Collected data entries
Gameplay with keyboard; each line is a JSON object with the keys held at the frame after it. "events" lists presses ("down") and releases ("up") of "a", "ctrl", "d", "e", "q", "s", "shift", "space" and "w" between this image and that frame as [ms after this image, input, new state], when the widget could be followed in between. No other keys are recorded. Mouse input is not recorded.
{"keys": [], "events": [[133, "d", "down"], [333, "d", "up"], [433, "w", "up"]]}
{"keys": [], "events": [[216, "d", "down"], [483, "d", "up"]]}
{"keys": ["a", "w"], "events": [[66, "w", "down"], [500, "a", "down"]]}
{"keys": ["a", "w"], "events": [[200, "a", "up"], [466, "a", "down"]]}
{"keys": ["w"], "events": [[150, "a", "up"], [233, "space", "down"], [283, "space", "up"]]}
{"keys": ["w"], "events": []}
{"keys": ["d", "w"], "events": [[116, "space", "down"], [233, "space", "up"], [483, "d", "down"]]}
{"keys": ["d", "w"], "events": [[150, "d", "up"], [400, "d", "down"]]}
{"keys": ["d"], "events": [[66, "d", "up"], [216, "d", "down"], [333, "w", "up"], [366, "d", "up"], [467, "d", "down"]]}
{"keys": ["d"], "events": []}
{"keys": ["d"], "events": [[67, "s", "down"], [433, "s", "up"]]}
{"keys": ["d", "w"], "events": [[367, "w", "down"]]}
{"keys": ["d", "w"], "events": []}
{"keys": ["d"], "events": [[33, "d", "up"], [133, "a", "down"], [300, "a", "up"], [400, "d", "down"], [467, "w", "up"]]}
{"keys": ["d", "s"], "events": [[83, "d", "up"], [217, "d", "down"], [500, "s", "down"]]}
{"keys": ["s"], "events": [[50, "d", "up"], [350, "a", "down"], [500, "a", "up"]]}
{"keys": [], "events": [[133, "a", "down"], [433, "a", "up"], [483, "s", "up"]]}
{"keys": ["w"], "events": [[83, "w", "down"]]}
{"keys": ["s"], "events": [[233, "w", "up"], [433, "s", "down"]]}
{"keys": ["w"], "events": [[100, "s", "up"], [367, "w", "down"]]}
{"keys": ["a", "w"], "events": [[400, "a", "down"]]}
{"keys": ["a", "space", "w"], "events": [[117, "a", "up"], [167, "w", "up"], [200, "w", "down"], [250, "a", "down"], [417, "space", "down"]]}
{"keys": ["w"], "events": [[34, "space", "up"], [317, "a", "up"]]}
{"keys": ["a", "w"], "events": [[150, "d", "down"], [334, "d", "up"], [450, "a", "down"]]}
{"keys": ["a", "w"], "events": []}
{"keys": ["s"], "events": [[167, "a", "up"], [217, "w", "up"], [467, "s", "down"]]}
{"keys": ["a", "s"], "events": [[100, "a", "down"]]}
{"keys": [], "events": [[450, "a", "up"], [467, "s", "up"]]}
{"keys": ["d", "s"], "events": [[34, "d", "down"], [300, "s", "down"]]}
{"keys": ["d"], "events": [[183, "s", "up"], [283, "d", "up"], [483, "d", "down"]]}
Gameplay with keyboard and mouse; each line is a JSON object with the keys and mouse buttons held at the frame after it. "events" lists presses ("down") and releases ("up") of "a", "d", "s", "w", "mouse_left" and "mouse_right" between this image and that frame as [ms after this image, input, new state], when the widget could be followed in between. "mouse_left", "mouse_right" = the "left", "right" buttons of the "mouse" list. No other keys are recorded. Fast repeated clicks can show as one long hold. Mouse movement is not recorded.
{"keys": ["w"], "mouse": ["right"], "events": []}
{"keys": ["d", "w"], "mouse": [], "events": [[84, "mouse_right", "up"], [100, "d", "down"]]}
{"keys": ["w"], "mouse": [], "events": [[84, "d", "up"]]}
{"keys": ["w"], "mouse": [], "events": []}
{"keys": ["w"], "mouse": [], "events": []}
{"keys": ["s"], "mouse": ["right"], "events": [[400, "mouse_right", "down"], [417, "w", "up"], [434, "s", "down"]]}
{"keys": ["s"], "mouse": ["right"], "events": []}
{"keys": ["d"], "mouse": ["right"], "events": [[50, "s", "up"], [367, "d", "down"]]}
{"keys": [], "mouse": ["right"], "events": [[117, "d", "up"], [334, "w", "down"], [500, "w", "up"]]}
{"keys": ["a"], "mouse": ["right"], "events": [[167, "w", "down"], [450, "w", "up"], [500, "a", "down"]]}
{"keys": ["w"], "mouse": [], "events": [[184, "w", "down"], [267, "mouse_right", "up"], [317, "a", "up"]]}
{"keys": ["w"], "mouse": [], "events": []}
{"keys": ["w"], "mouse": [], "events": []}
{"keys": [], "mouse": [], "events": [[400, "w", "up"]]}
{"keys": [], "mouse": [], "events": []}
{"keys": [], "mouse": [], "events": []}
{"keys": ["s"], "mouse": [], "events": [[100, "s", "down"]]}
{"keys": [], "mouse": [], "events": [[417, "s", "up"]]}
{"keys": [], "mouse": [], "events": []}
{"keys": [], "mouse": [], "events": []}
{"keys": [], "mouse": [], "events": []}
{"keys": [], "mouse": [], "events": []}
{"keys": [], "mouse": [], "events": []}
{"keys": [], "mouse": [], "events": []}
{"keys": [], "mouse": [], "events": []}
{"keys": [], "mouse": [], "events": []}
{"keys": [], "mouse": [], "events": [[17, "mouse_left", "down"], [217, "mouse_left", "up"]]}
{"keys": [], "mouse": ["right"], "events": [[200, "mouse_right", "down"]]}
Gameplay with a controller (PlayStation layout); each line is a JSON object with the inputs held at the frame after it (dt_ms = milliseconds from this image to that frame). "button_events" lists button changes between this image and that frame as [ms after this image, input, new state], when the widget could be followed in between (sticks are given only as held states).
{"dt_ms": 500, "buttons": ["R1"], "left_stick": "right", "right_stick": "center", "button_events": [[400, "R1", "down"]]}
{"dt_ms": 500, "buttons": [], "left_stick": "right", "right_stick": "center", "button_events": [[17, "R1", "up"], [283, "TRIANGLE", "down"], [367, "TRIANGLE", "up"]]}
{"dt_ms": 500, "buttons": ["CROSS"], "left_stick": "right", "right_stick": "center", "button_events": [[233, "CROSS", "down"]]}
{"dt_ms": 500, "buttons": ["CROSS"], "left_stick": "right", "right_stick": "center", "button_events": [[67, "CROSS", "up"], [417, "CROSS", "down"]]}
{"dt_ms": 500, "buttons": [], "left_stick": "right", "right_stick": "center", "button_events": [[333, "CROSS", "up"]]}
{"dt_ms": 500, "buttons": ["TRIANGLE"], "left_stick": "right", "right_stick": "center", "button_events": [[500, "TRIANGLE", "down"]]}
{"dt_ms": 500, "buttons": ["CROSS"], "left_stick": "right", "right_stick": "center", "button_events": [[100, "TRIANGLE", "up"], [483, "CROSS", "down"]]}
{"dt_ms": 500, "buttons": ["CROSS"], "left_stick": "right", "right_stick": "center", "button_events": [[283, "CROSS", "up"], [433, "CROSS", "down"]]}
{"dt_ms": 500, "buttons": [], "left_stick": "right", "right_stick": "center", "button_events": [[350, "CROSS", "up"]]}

WORK INSTRUCTIONS:
Write down every entry exactly.

OUTPUT OF THE EXERCISE:
Gameplay with keyboard; each line is a JSON object with the keys held at the frame after it. "events" lists presses ("down") and releases ("up") of "a", "ctrl", "d", "e", "q", "s", "shift", "space" and "w" between this image and that frame as [ms after this image, input, new state], when the widget could be followed in between. No other keys are recorded. Mouse input is not recorded.
{"keys": [], "events": [[133, "d", "down"], [333, "d", "up"], [433, "w", "up"]]}
{"keys": [], "events": [[216, "d", "down"], [483, "d", "up"]]}
{"keys": ["a", "w"], "events": [[66, "w", "down"], [500, "a", "down"]]}
{"keys": ["a", "w"], "events": [[200, "a", "up"], [466, "a", "down"]]}
{"keys": ["w"], "events": [[150, "a", "up"], [233, "space", "down"], [283, "space", "up"]]}
{"keys": ["w"], "events": []}
{"keys": ["d", "w"], "events": [[116, "space", "down"], [233, "space", "up"], [483, "d", "down"]]}
{"keys": ["d", "w"], "events": [[150, "d", "up"], [400, "d", "down"]]}
{"keys": ["d"], "events": [[66, "d", "up"], [216, "d", "down"], [333, "w", "up"], [366, "d", "up"], [467, "d", "down"]]}
{"keys": ["d"], "events": []}
{"keys": ["d"], "events": [[67, "s", "down"], [433, "s", "up"]]}
{"keys": ["d", "w"], "events": [[367, "w", "down"]]}
{"keys": ["d", "w"], "events": []}
{"keys": ["d"], "events": [[33, "d", "up"], [133, "a", "down"], [300, "a", "up"], [400, "d", "down"], [467, "w", "up"]]}
{"keys": ["d", "s"], "events": [[83, "d", "up"], [217, "d", "down"], [500, "s", "down"]]}
{"keys": ["s"], "events": [[50, "d", "up"], [350, "a", "down"], [500, "a", "up"]]}
{"keys": [], "events": [[133, "a", "down"], [433, "a", "up"], [483, "s", "up"]]}
{"keys": ["w"], "events": [[83, "w", "down"]]}
{"keys": ["s"], "events": [[233, "w", "up"], [433, "s", "down"]]}
{"keys": ["w"], "events": [[100, "s", "up"], [367, "w", "down"]]}
{"keys": ["a", "w"], "events": [[400, "a", "down"]]}
{"keys": ["a", "space", "w"], "events": [[117, "a", "up"], [167, "w", "up"], [200, "w", "down"], [250, "a", "down"], [417, "space", "down"]]}
{"keys": ["w"], "events": [[34, "space", "up"], [317, "a", "up"]]}
{"keys": ["a", "w"], "events": [[150, "d", "down"], [334, "d", "up"], [450, "a", "down"]]}
{"keys": ["a", "w"], "events": []}
{"keys": ["s"], "events": [[167, "a", "up"], [217, "w", "up"], [467, "s", "down"]]}
{"keys": ["a", "s"], "events": [[100, "a", "down"]]}
{"keys": [], "events": [[450, "a", "up"], [467, "s", "up"]]}
{"keys": ["d", "s"], "events": [[34, "d", "down"], [300, "s", "down"]]}
{"keys": ["d"], "events": [[183, "s", "up"], [283, "d", "up"], [483, "d", "down"]]}
Gameplay with keyboard and mouse; each line is a JSON object with the keys and mouse buttons held at the frame after it. "events" lists presses ("down") and releases ("up") of "a", "d", "s", "w", "mouse_left" and "mouse_right" between this image and that frame as [ms after this image, input, new state], when the widget could be followed in between. "mouse_left", "mouse_right" = the "left", "right" buttons of the "mouse" list. No other keys are recorded. Fast repeated clicks can show as one long hold. Mouse movement is not recorded.
{"keys": ["w"], "mouse": ["right"], "events": []}
{"keys": ["d", "w"], "mouse": [], "events": [[84, "mouse_right", "up"], [100, "d", "down"]]}
{"keys": ["w"], "mouse": [], "events": [[84, "d", "up"]]}
{"keys": ["w"], "mouse": [], "events": []}
{"keys": ["w"], "mouse": [], "events": []}
{"keys": ["s"], "mouse": ["right"], "events": [[400, "mouse_right", "down"], [417, "w", "up"], [434, "s", "down"]]}
{"keys": ["s"], "mouse": ["right"], "events": []}
{"keys": ["d"], "mouse": ["right"], "events": [[50, "s", "up"], [367, "d", "down"]]}
{"keys": [], "mouse": ["right"], "events": [[117, "d", "up"], [334, "w", "down"], [500, "w", "up"]]}
{"keys": ["a"], "mouse": ["right"], "events": [[167, "w", "down"], [450, "w", "up"], [500, "a", "down"]]}
{"keys": ["w"], "mouse": [], "events": [[184, "w", "down"], [267, "mouse_right", "up"], [317, "a", "up"]]}
{"keys": ["w"], "mouse": [], "events": []}
{"keys": ["w"], "mouse": [], "events": []}
{"keys": [], "mouse": [], "events": [[400, "w", "up"]]}
{"keys": [], "mouse": [], "events": []}
{"keys": [], "mouse": [], "events": []}
{"keys": ["s"], "mouse": [], "events": [[100, "s", "down"]]}
{"keys": [], "mouse": [], "events": [[417, "s", "up"]]}
{"keys": [], "mouse": [], "events": []}
{"keys": [], "mouse": [], "events": []}
{"keys": [], "mouse": [], "events": []}
{"keys": [], "mouse": [], "events": []}
{"keys": [], "mouse": [], "events": []}
{"keys": [], "mouse": [], "events": []}
{"keys": [], "mouse": [], "events": []}
{"keys": [], "mouse": [], "events": []}
{"keys": [], "mouse": [], "events": [[17, "mouse_left", "down"], [217, "mouse_left", "up"]]}
{"keys": [], "mouse": ["right"], "events": [[200, "mouse_right", "down"]]}
Gameplay with a controller (PlayStation layout); each line is a JSON object with the inputs held at the frame after it (dt_ms = milliseconds from this image to that frame). "button_events" lists button changes between this image and that frame as [ms after this image, input, new state], when the widget could be followed in between (sticks are given only as held states).
{"dt_ms": 500, "buttons": ["R1"], "left_stick": "right", "right_stick": "center", "button_events": [[400, "R1", "down"]]}
{"dt_ms": 500, "buttons": [], "left_stick": "right", "right_stick": "center", "button_events": [[17, "R1", "up"], [283, "TRIANGLE", "down"], [367, "TRIANGLE", "up"]]}
{"dt_ms": 500, "buttons": ["CROSS"], "left_stick": "right", "right_stick": "center", "button_events": [[233, "CROSS", "down"]]}
{"dt_ms": 500, "buttons": ["CROSS"], "left_stick": "right", "right_stick": "center", "button_events": [[67, "CROSS", "up"], [417, "CROSS", "down"]]}
{"dt_ms": 500, "buttons": [], "left_stick": "right", "right_stick": "center", "button_events": [[333, "CROSS", "up"]]}
{"dt_ms": 500, "buttons": ["TRIANGLE"], "left_stick": "right", "right_stick": "center", "button_events": [[500, "TRIANGLE", "down"]]}
{"dt_ms": 500, "buttons": ["CROSS"], "left_stick": "right", "right_stick": "center", "button_events": [[100, "TRIANGLE", "up"], [483, "CROSS", "down"]]}
{"dt_ms": 500, "buttons": ["CROSS"], "left_stick": "right", "right_stick": "center", "button_events": [[283, "CROSS", "up"], [433, "CROSS", "down"]]}
{"dt_ms": 500, "buttons": [], "left_stick": "right", "right_stick": "center", "button_events": [[350, "CROSS", "up"]]}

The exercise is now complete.